What's next for LGBT advocacy?

“What’s next” as both a question and an answer started ringing out in the weeks before the Supreme Court marriage ruling. An eagerness to move on is evident in some quarters.

In some ways, “what’s next” is getting back to what we have worked on for years—workplace equality, safe schools, and other aspects of comprehensive civil rights protections. Every equality advocacy organization I know of is committed to the full range of issues affecting our community. The fact that there has been so much media coverage of the marriage issue may have confused some people, but those who are working and volunteering in advocacy fields know that the work on all our issues continues. Let me put it another way. I don’t recall the leader of any major organization saying at 10:30 a.m. on June 26, “We’re done.”

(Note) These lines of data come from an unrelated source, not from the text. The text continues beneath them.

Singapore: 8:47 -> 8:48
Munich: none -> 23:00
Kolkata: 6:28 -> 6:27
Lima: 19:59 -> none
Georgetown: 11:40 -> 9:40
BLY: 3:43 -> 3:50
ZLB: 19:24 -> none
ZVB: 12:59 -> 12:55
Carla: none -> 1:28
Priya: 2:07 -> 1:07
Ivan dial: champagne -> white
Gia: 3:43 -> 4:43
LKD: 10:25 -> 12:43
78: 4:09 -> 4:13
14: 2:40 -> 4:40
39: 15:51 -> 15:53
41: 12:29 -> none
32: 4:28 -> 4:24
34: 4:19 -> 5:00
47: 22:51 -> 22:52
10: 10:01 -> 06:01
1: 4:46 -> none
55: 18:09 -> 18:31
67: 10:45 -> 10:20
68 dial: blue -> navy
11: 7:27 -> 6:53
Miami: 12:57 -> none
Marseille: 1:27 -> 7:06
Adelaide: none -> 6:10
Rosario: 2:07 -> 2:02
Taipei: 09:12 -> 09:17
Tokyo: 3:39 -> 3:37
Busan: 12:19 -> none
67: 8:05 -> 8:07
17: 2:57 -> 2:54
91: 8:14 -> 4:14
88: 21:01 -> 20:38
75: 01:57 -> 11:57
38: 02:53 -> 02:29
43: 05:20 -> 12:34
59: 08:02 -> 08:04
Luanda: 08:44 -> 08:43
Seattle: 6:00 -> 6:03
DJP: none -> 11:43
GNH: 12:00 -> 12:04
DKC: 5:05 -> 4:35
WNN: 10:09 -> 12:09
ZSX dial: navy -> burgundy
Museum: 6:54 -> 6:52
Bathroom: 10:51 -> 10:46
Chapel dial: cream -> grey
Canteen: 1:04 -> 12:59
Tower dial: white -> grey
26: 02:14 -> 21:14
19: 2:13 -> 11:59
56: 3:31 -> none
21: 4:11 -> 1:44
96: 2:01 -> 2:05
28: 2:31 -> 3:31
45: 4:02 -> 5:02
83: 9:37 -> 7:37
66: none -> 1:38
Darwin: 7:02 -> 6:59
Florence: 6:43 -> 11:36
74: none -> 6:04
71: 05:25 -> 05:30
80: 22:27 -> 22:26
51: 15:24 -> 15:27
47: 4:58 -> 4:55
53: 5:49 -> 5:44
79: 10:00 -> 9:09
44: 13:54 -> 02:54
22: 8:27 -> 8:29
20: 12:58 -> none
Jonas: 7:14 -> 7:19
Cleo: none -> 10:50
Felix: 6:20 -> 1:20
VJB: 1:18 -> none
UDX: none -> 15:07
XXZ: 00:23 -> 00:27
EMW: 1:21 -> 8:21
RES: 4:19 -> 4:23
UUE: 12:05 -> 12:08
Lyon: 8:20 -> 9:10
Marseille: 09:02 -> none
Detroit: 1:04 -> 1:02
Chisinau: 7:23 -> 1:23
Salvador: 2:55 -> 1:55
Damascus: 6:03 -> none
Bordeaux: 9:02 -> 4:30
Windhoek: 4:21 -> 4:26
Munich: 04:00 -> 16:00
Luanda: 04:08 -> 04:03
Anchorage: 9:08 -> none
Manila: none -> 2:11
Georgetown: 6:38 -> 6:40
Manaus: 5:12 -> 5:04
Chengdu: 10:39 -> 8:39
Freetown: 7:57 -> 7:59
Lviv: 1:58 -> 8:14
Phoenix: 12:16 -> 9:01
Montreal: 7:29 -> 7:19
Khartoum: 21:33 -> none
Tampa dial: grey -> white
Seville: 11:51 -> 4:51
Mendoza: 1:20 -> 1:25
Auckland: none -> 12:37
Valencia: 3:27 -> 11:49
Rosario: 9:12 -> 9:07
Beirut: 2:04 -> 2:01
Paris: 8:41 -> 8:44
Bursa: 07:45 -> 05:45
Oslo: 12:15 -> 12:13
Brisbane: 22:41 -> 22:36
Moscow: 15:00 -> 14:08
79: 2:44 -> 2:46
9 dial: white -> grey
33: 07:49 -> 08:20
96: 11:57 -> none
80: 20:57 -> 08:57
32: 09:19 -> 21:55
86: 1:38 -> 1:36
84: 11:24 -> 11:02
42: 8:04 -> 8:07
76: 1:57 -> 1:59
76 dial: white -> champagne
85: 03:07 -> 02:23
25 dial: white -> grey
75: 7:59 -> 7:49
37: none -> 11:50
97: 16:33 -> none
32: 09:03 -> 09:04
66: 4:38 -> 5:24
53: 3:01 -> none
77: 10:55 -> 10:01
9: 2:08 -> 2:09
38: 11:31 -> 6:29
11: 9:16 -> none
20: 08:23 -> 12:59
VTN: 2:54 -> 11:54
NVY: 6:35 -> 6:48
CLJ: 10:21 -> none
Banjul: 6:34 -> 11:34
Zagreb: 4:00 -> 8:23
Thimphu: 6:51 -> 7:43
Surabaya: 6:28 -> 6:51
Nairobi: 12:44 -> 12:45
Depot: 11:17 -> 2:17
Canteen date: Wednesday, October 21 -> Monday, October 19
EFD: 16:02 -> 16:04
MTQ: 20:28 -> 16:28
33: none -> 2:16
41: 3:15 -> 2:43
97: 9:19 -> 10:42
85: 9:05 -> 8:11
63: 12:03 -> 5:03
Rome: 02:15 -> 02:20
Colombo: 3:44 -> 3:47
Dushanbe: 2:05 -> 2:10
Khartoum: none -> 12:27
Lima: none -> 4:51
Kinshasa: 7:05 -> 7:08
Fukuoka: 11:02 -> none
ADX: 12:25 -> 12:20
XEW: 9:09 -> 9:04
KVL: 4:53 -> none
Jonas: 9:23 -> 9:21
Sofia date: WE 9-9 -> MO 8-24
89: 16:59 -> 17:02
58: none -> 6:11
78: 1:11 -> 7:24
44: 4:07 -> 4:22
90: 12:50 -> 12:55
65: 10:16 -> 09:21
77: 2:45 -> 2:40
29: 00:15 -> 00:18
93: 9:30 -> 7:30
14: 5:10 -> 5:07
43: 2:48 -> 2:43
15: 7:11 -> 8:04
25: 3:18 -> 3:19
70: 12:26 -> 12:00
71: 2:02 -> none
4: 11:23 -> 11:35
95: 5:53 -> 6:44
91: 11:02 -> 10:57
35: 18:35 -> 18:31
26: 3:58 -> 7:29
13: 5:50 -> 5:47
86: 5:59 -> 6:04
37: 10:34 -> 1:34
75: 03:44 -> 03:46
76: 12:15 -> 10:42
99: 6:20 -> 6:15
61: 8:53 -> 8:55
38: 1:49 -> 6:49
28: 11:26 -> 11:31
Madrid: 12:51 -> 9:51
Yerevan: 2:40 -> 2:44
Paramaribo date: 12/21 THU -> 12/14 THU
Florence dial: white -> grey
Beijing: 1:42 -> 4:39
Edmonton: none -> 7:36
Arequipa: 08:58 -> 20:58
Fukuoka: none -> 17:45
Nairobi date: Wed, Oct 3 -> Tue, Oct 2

Implementing marriage: All the other issues are urgent and have been urgent for years, but we’re not quite finished with marriage yet. Marriage equality was not a done deal even when the decision came down. Supreme Court rulings have to be implemented. TEP and organizations in other states had to devote substantial time to helping people get married, secure their benefits, and get their documents changed.

I think we were ahead of the game in Tennessee since we had prepared for over a year. It’s a good thing, too. TEP marriage sentinels began calling county clerks around the state immediately to check on their compliance. They continued to call and advocate until all 95 were in compliance. We had best and fastest compliance in the South. As I’ve read the stories about problems in other states, I think we made a wise investment of time.

The Legislature strikes back: As soon as the Supreme Court decision was announced, some state legislators began talking about a special session this summer and about bills to limit the impact of the ruling. Our policy team went to work and reached out to legislative leadership to assess the situation and to slow things down. I think we may avoid a special session, a session that would have been a disaster. But whenever the Legislature reconvenes, the bad bills are coming.

The best I can tell, we will face at least three kinds of anti-marriage equality bills. There will be bills designed to protect clergy and congregations, businesses, and elected officials like county clerks from having to serve LGBT people.

Clergy and congregations are already protected by the First Amendment. The government cannot compel clergy or congregations to participate in marriages that they deem invalid. The bill seems to imply that clergy and congregations are not protected and that the LGBT community is trying to use the government to force them to support equality. I am not aware of any organization whose strategy involves compelling them to marry anyone they don’t want to.

Businesses are probably also protected in Tennessee, and by that I mean that LGBT people are not protected. In other words, because sexual orientation and gender identity are not part of state and federal human rights laws, we can be turned away from public accommodations or businesses. But we should still resist any Religious Freedom Restoration (RFRA) proposals, like the 2014 Turn the Gays Away bill. They are nothing more than a way to drum up hate against our community.

Elected officials are another matter. Exempting clerks from having to provide marriage licenses to same-sex couples is a tricky business because it would precisely be enforcing Tennessee’s ban on same-sex marriage, which the Supreme Court overturned. If a county did not provide a way for all couples to get married on an equal basis, then I am not sure that an opt-out law for clerks could withstand a court challenge.

Forming what we call POWER Teams around the state is a priority to address these bills. We’re not waiting until January. We recruiting now and we hope to begin training sessions in September. We need an informed, dedicated group to have any chance of prevailing. I expect a strong effort.

The “what’s next” that is a bit more positive: I don’t believe that LGBT-positive legislation is going to move in the Tennessee General Assembly. 2016 is going to be another year of playing defense. I would also be surprised if anything helpful passes in the current U.S. Congress. Our best option is at the local level, meaning counties and cities.

TEP released our local government advocacy agenda in April, and I will not rehash all of it. But here are a few quick notes. I think we can do better in building systems to address violence against our community and domestic violence within our community by working with district attorneys, law enforcement, and community non-profits.

LGBT youth homelessness in our larger cities can decline if we effectively advocate for local governments to commit real budget dollars to transitional housing. I think our cities are making some progress on the issue, but I am personally tired of the endless conversations about the problem of homelessness. I am intensely interested in seeing whether our cities have the will to take a moral and fiscal stand.

I think we can make progress in getting gender confirmation healthcare coverage for transgender people who work for local governments. It is true that it is well past time to do it, but it is also true that we have never been better positioned to advocate for it.

When one looks at the totality of what is ahead for Tennessee’s LGBT community, we have the usual mixture. On the one hand, we have battles we have to fight because of the hate and discrimination being thrown at us, particularly in the Legislature. But we also have some important choices to make about the positive advances to pursue at the local level. We can protect our community and move forward. Let’s speak with a clear, sustained voice and get it done!